Saturday, December 12, 2015

Lessons from Bayesian disease diagnosis: Don't over-interpret the Bayes factor

This post has been revised and is now superseded by the new post linked >HERE<.

"Captain, the prior probability of this
character dying is extremely small."
A primary example of Bayes' rule is for disease diagnosis (or illicit drug screening). The example is invoked routinely to explain the importance of prior probabilities. Here's one version of it: Suppose a diagnostic test has a 97% detection rate and a 5% false alarm rate. Suppose a person selected at random tests positive. What is the probability that the person has the disease?

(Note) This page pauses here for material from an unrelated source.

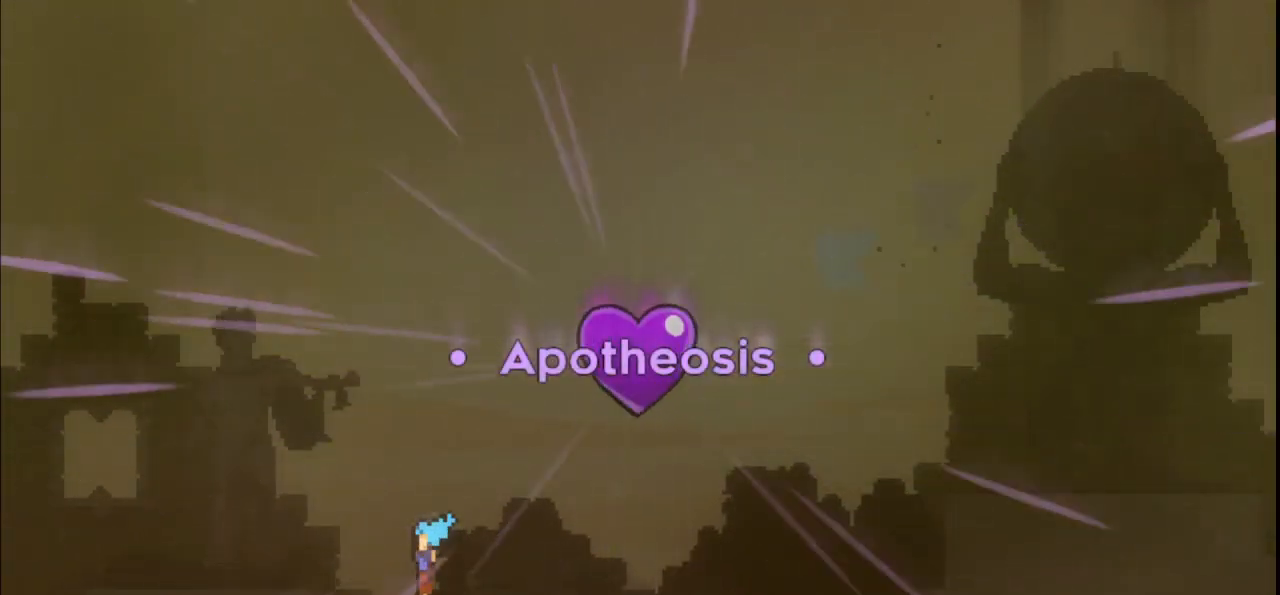
{"keys": [], "events": []}
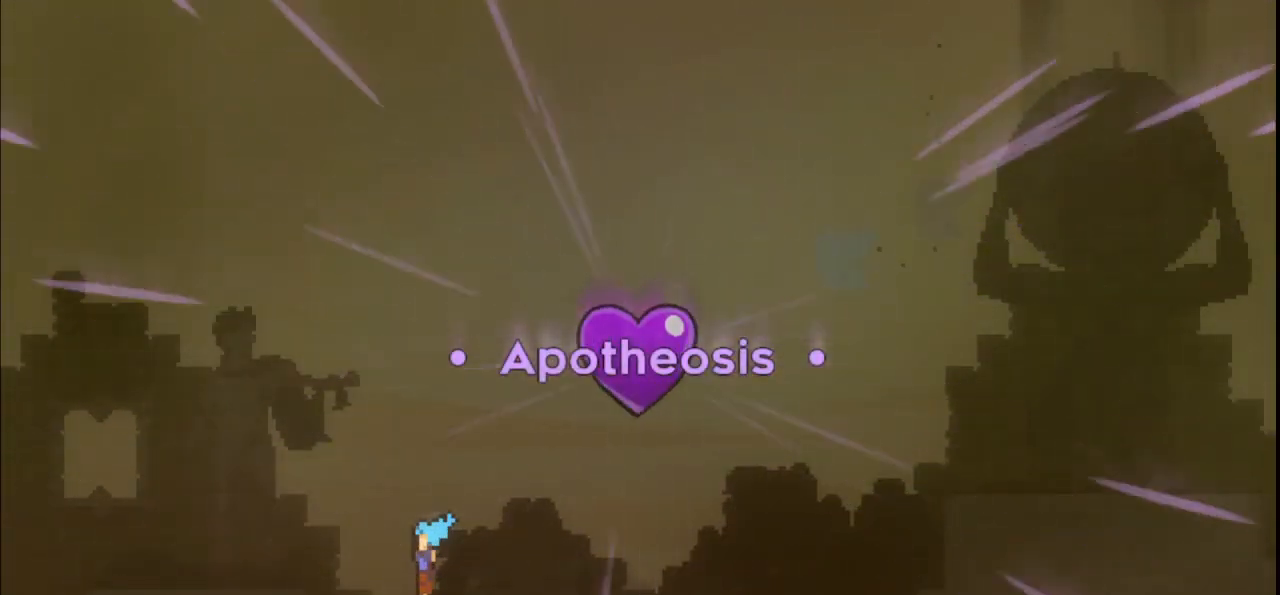
{"keys": [], "events": []}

It might seem that the odds of having the disease are 0.97/0.05 (i.e., the detection rate over the false alarm rate), which corresponds to a probability of about 95%. But Bayesians know that such an answer is not appropriate because it ignores the prior probability of the disease, which presumably is very rare. Suppose the prior probability of having the disease is 1%. Then Bayes' rule implies that the posterior probability of having the disease is only about 16%, even after testing positive! This type of example is presented over and over again in introductory expositions (e.g., pp. 103-105 of DBDA2E), emphatically saying not to use only the detection and false alarm rates, and always to incorporate the prior probabilities of the conditions.

The ratio of the detection and false-alarm rates is the Bayes factor, hence the lesson of the primary example is: Do not use the Bayes factor alone to make decisions; instead always incorporate the prior probabilities of the options. Unfortunately, this lesson is often forgotten or at least de-emphasized in general model-selection settings. In model-selection settings, some people compute the Bayes factor and use it alone as the basis for model selection. The tacit assumption is that the models all have equal prior probabilities. But this assumption of equal prior probabilities seems implausible in most situations, and should be explicitly justified.

If we should not rely on the Bayes factor alone to make decisions in disease diagnosis or drug testing, why should we rely on the Bayes factor alone to make decisions in other model-selection applications?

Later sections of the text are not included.